Given information START

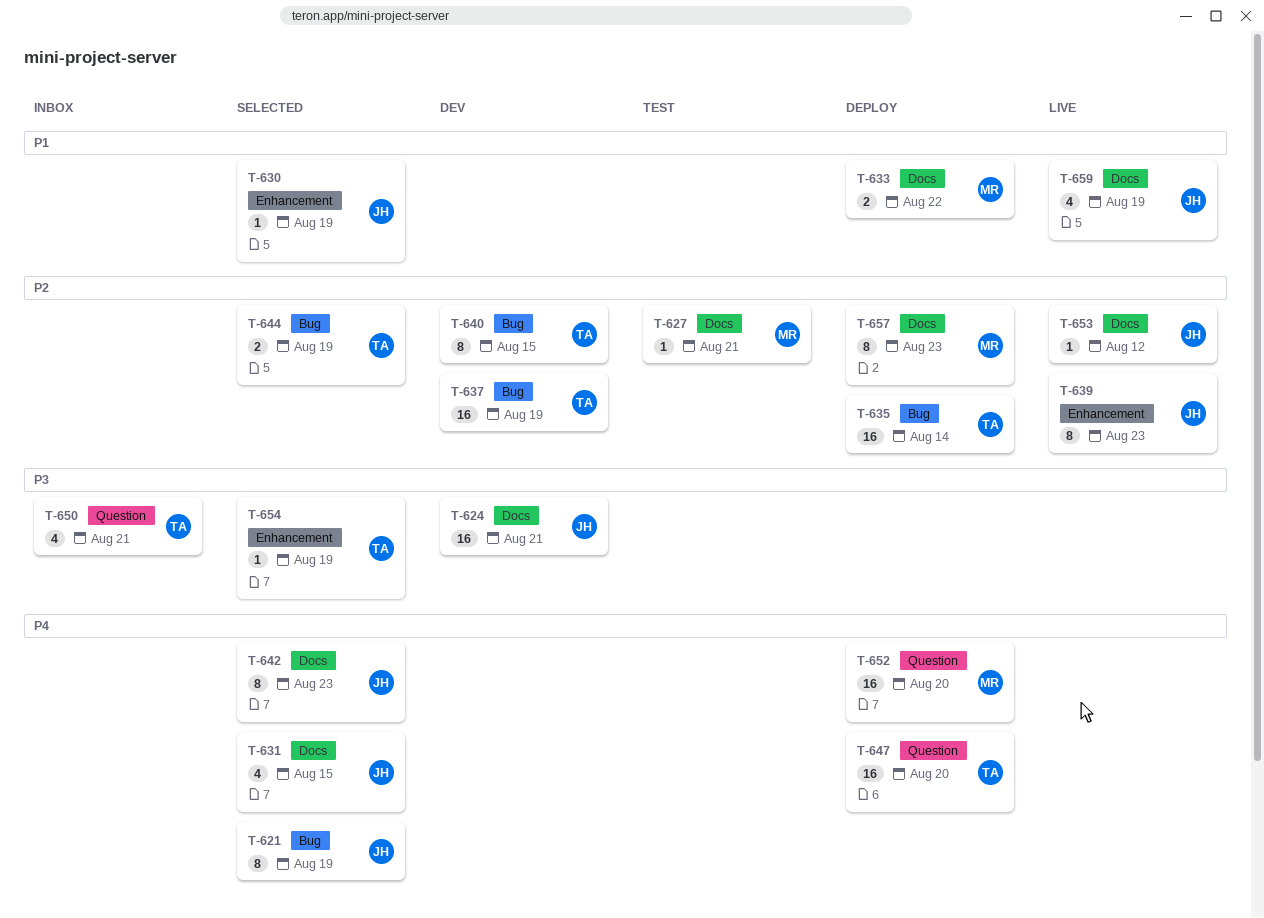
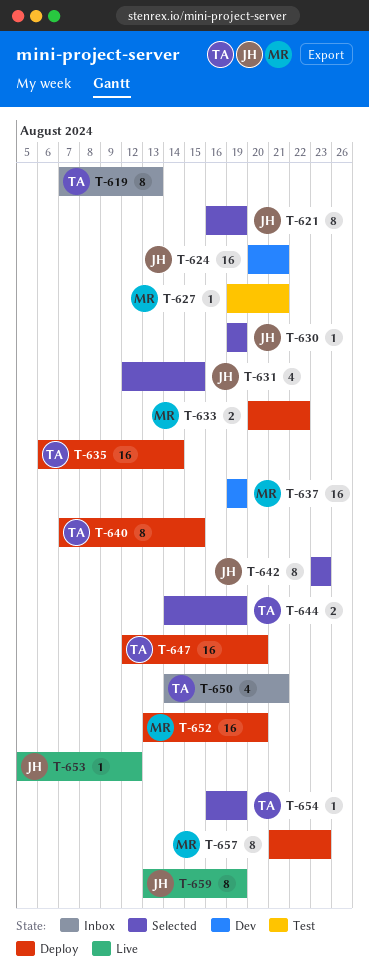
T-619: none -> present
T-637, owner: TA -> MR
T-639: present -> none
T-640, status: Dev -> Deploy
T-659, estimate: 4 -> 8

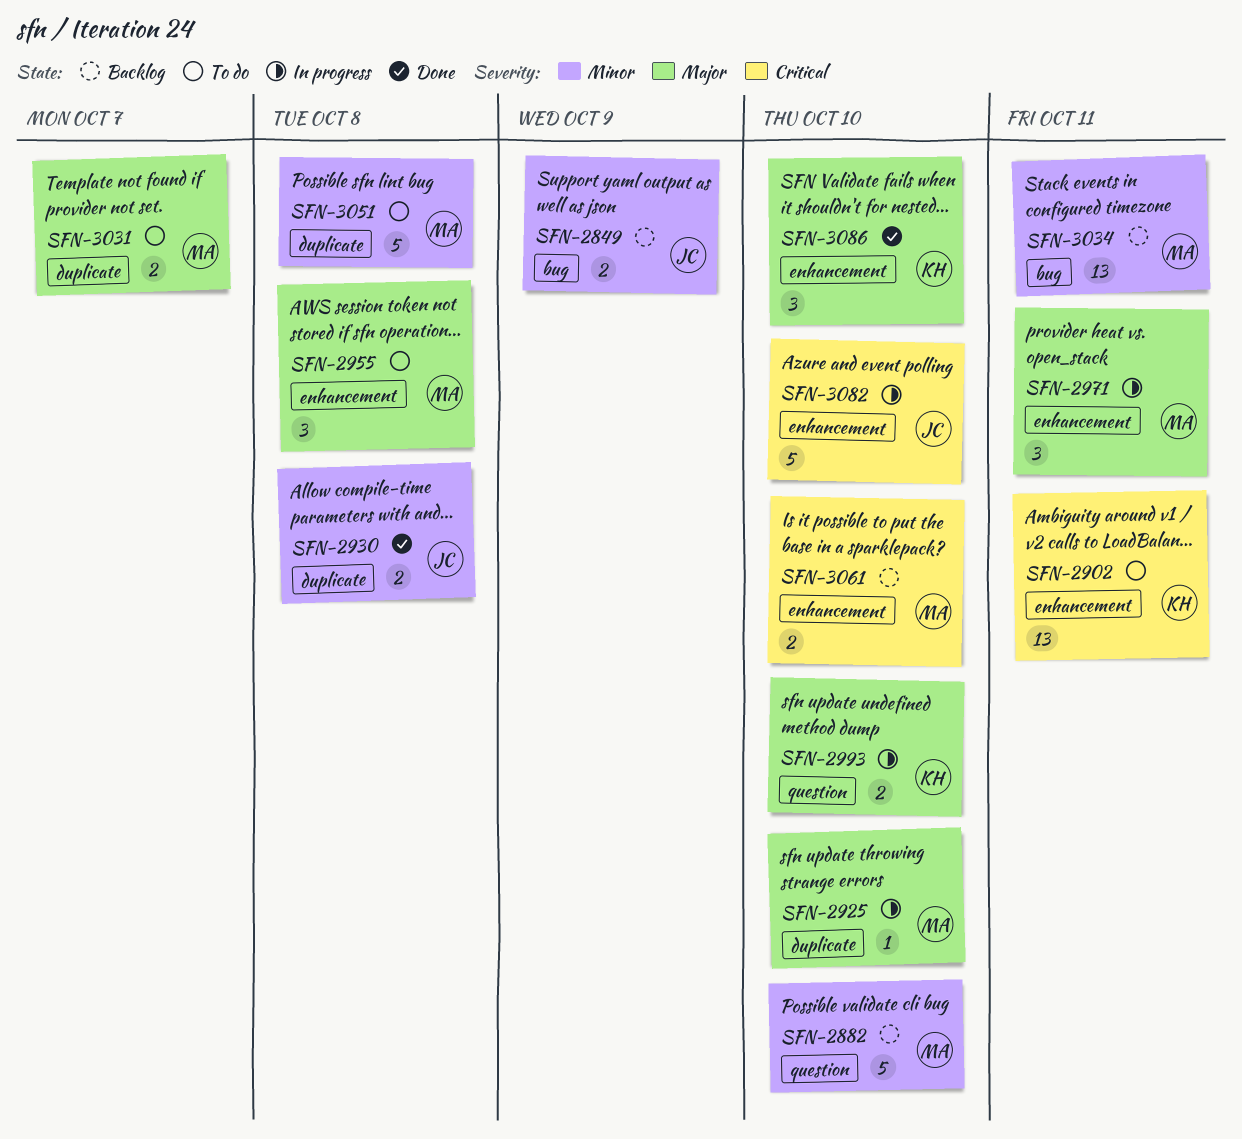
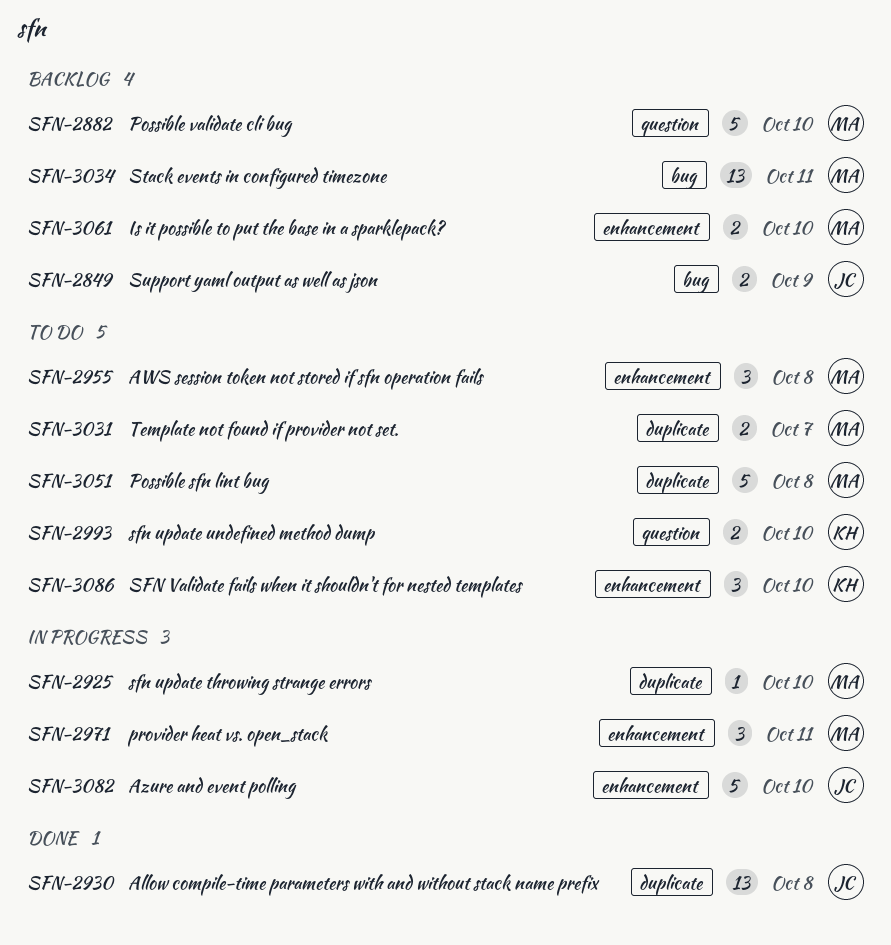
SFN-2902: present -> none
SFN-2930, estimate: 2 -> 13
SFN-2993, status: In progress -> To do
SFN-3086, status: Done -> To do

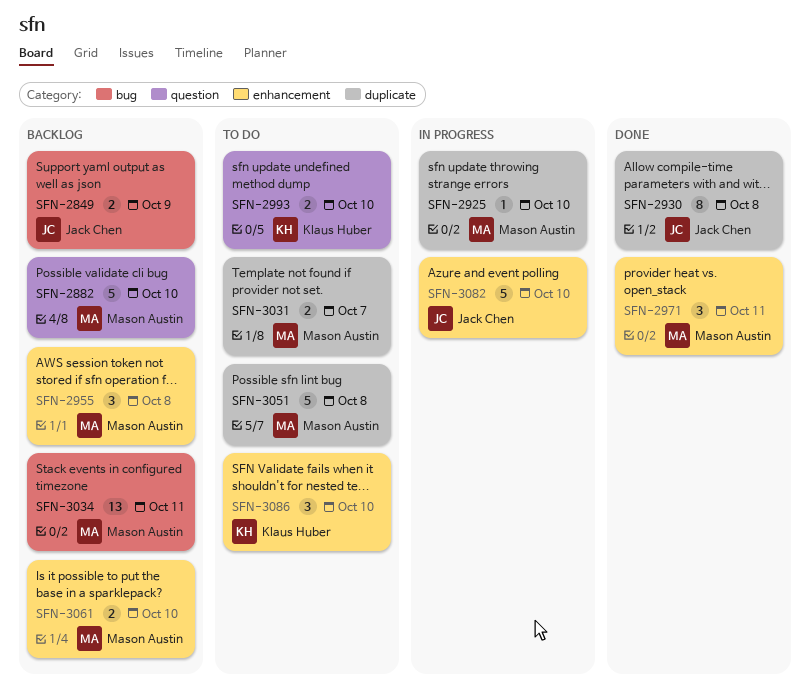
SFN-2930, estimate: 13 -> 8
SFN-2955, status: To do -> Backlog
SFN-2971, status: In progress -> Done

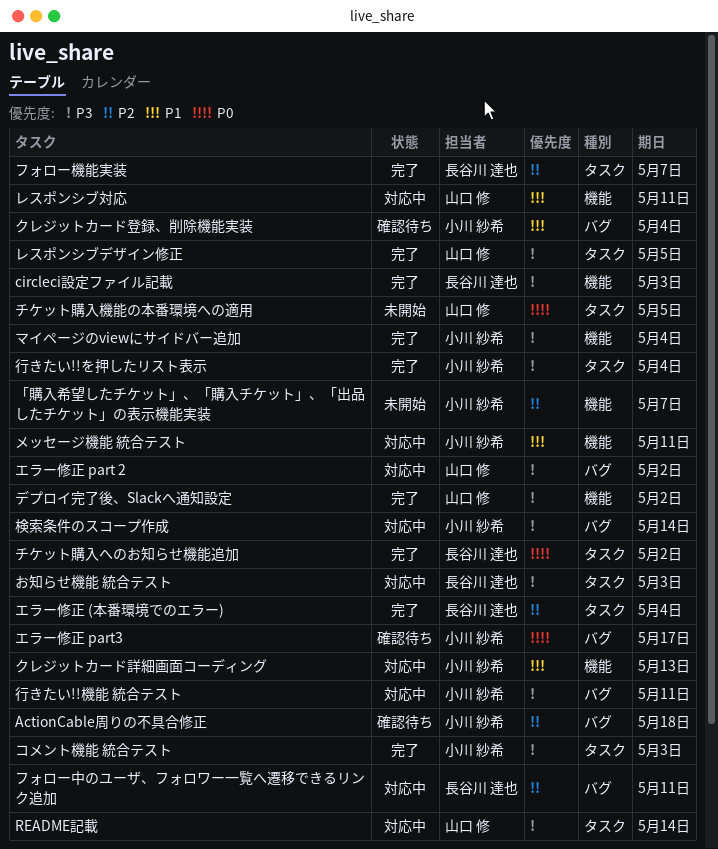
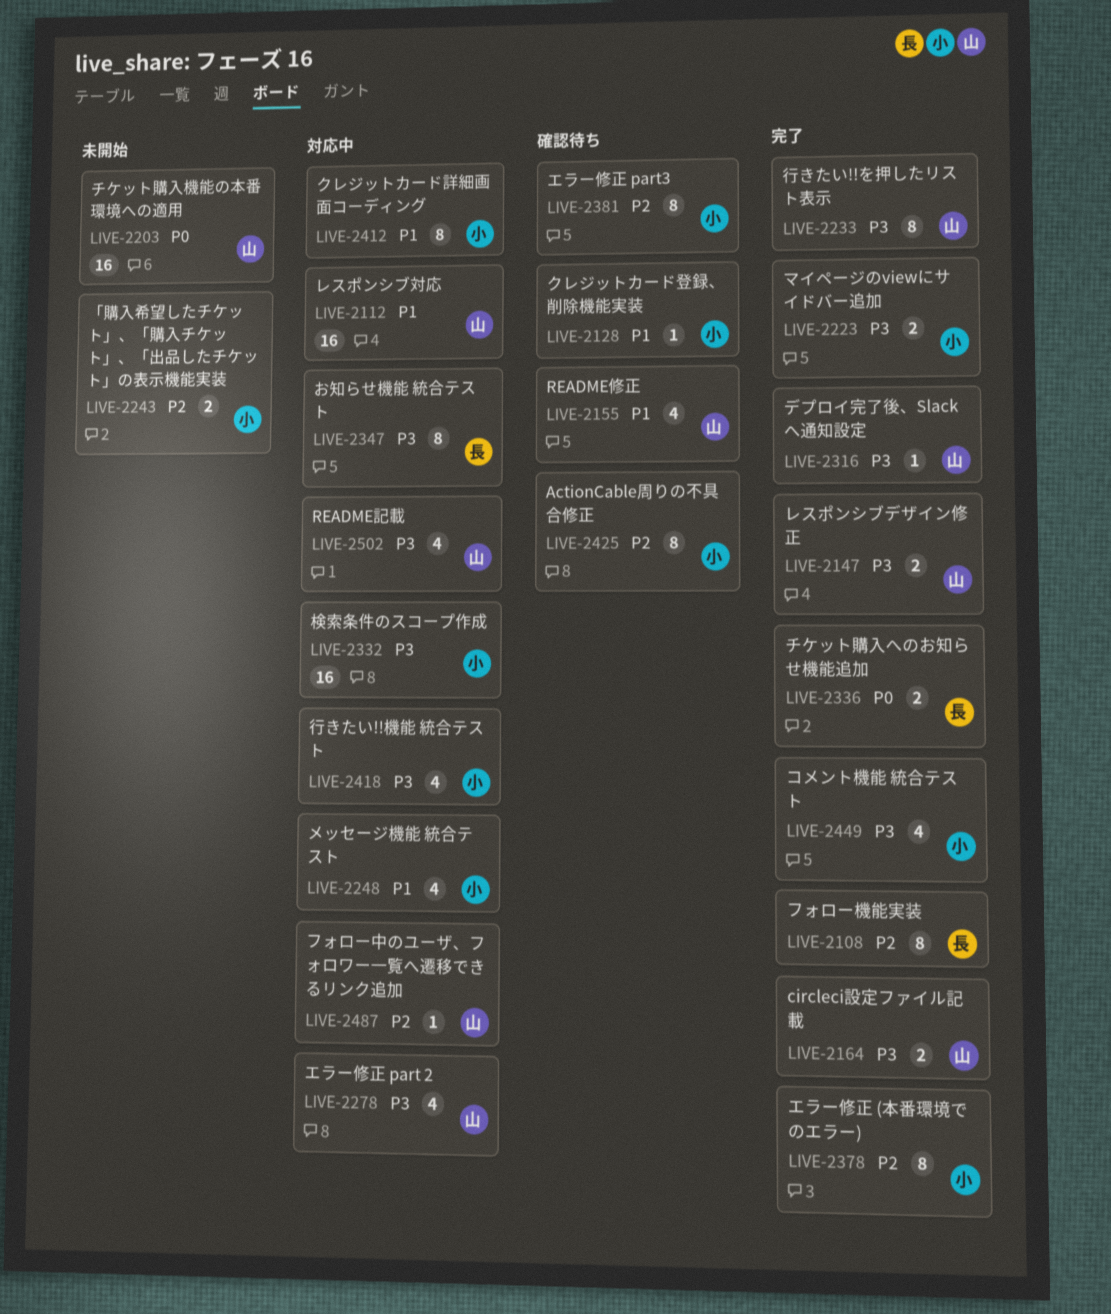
circleci設定ファイル記載, owner: 長谷川 達也 -> 山口 修
README修正: none -> present
エラー修正 (本番環境でのエラー), owner: 長谷川 達也 -> 小川 紗希
エラー修正 part3, priority: P0 -> P2
フォロー中のユーザ、フォロワー一覧へ遷移できるリンク追加, owner: 長谷川 達也 -> 山口 修
行きたい!!を押したリスト表示, owner: 小川 紗希 -> 山口 修

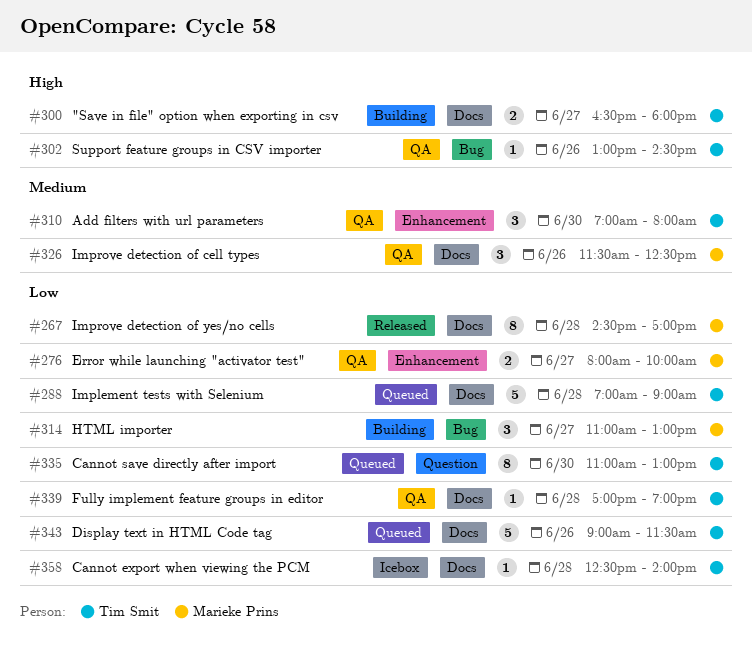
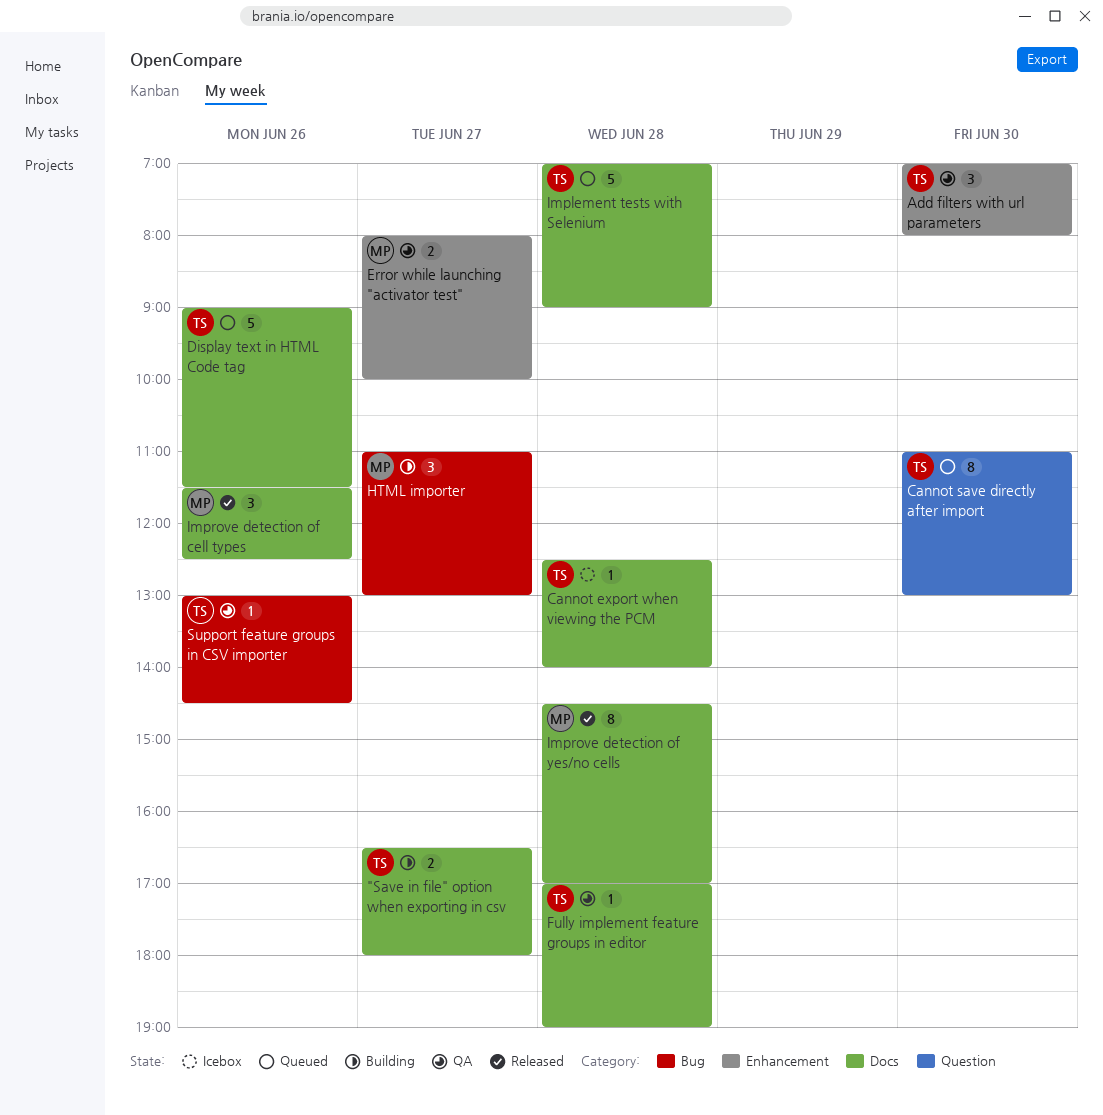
Improve detection of cell types, status: QA -> Released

Given information END

- [Problem to solve]: Beginning with the line that contains "SFN-2971, status: In progress -> Done", write out every line through the last one in the records, exactly and without pictures.

- [Task response]:
SFN-2971, status: In progress -> Done

circleci設定ファイル記載, owner: 長谷川 達也 -> 山口 修
README修正: none -> present
エラー修正 (本番環境でのエラー), owner: 長谷川 達也 -> 小川 紗希
エラー修正 part3, priority: P0 -> P2
フォロー中のユーザ、フォロワー一覧へ遷移できるリンク追加, owner: 長谷川 達也 -> 山口 修
行きたい!!を押したリスト表示, owner: 小川 紗希 -> 山口 修

Improve detection of cell types, status: QA -> Released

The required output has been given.